Elektronların hepsi negatif yüklü olduklarından birbirlerini itmeleri beklenirken, aksine çekerler. Bu durum elektronların spin özellikleri ile açıklanmaktadır. Buna göre elektronlar hem kendi etraflarında hem de çekirdek etrafında dönerler. Ancak kendi etrafındaki komşu elektronun dönme ekseninin zıt yönünde olduğundan elektromanyetik bir alan oluşur. Bu çekim gücü birbirini itme gücünden fazladır.

Elektronlar orbitallere; Önce çekirdeğe en yakın olan en düşük enerjili olan 1s orbitalinden başlanır (Aufbau kuralı). Aufbau kuralına göre orbitaller, temel durumda artan enerjileri seviyelerine göre doldurulur. Elektronlar önce düşük enerjideki konumu işgal eder, daha sonra ancak daha düşük seviyeler dolduğunda daha yüksek enerji seviyelerine atlar. Bir orbitalde en fazla iki elektron olabilir. Bu elektronların spinleri (dönme yönleri) farklı olmalıdır (Pauli kuralı). Hund kuralı, elektronların aynı alt-tabakaların (s, p, d) çökmekte olan yörüngelerine yerleştirilmesini dikkate alır. s, p, d alt-tabaklara bağlanma, her bir yörünge bir elektron tarafından birleştirilmedikçe ve gerçekleşmedikçe gerçekleşemez. Elektronlar negatif yüklü oldukları için birbirlerini iterler. İtme, onları birbirinden ayırarak ve kayıtsız dejenere alt-tabakalara yerleştirerek azaltılabilir. Tek bir elektrona sahip tüm alt-tabakalar, saat yönünde veya saat yönünün tersine aynı yönde dönecektir. Elektronlar eş enerjili orbitalleri doldururken önce aynı yönlü (spinli) olacak şekilde birer birer yerleşir sonra zıt yönlü elektronlar ile orbitallerdeki elektron sayısı ikiye tamamlanır.

Bohr’un Atom Modeli

Niels Bohr, 1913’te bir atomu, elektrostatik kuvvetler tarafından sağlanan çekim ile güneş sistemimizde güneşin etrafında dönen gezegenlerle karşılaştırılabilir, dairesel yörüngelerde pozitif yüklü çekirdeğin yörüngesinde dönen elektronlarla çevrili küçük, pozitif yüklü bir çekirdek olarak karakterize eden bir atom modeli sundu. Bir atomun Bohr modeli, bu model için popüler bir isimdir. Bohr tarafından bir hidrojen atomunun atom modeli önerildi. Yörüngelerde dönen elektronların kararlılığı Bohr’un modeliyle düzgün bir şekilde açıklandı. Bu yörüngelere onun tarafından “enerji tabakaları/enerji seviyeleri (energy shells)” adı verildi. Bir başka ifade ile elektronları nokta formunda çekirdeğin etrafını çevreleyen negatif yükler olarak tanımlayan klasik atom modelidir.
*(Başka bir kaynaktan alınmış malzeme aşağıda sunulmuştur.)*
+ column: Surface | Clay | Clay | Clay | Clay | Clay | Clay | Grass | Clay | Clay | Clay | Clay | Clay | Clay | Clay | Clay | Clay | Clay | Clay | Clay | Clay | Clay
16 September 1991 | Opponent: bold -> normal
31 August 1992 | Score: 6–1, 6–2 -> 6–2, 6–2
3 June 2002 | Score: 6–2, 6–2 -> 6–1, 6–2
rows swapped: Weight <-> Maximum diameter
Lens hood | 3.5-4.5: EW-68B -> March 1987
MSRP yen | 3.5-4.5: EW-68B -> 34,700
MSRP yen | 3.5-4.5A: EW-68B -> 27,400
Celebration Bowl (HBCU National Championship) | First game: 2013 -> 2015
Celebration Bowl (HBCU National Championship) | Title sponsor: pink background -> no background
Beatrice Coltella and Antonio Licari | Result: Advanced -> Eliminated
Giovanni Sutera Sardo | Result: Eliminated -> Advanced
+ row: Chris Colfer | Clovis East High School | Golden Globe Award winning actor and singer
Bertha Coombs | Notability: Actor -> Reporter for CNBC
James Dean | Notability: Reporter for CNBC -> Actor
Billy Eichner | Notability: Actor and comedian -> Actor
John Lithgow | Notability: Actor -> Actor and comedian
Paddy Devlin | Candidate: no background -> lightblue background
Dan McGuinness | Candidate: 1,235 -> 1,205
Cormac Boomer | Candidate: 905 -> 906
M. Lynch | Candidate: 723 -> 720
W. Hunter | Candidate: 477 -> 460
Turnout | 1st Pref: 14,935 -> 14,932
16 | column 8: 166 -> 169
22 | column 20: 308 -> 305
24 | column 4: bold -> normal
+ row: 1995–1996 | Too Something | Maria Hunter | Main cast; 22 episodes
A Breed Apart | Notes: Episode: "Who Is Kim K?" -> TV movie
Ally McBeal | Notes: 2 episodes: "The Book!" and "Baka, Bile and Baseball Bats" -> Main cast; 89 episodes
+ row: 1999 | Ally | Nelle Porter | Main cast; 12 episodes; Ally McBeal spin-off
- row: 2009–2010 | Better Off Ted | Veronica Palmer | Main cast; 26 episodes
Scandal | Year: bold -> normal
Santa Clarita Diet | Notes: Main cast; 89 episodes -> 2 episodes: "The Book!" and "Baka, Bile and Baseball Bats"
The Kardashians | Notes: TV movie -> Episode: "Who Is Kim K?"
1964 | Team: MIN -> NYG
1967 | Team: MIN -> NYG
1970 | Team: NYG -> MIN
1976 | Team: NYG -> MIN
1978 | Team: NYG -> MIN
Selenyum'un (Se) Bohr Atom Modeli
Selenyum’un (Se) Bohr Atom Modeli

Bilgi Notu

Niels Henrik David Bohr

(7 Ekim 1885 – 18 Kasım 1962)

Niels Bohr, 1922’de Nobel Fizik Ödülü’nü aldığı atom yapısı ve kuantum teorisinin anlaşılmasına temel katkılarda bulunan Danimarkalı bir fizikçiydi. Bohr aynı zamanda bir filozof ve bilimsel araştırma destekçisiydi.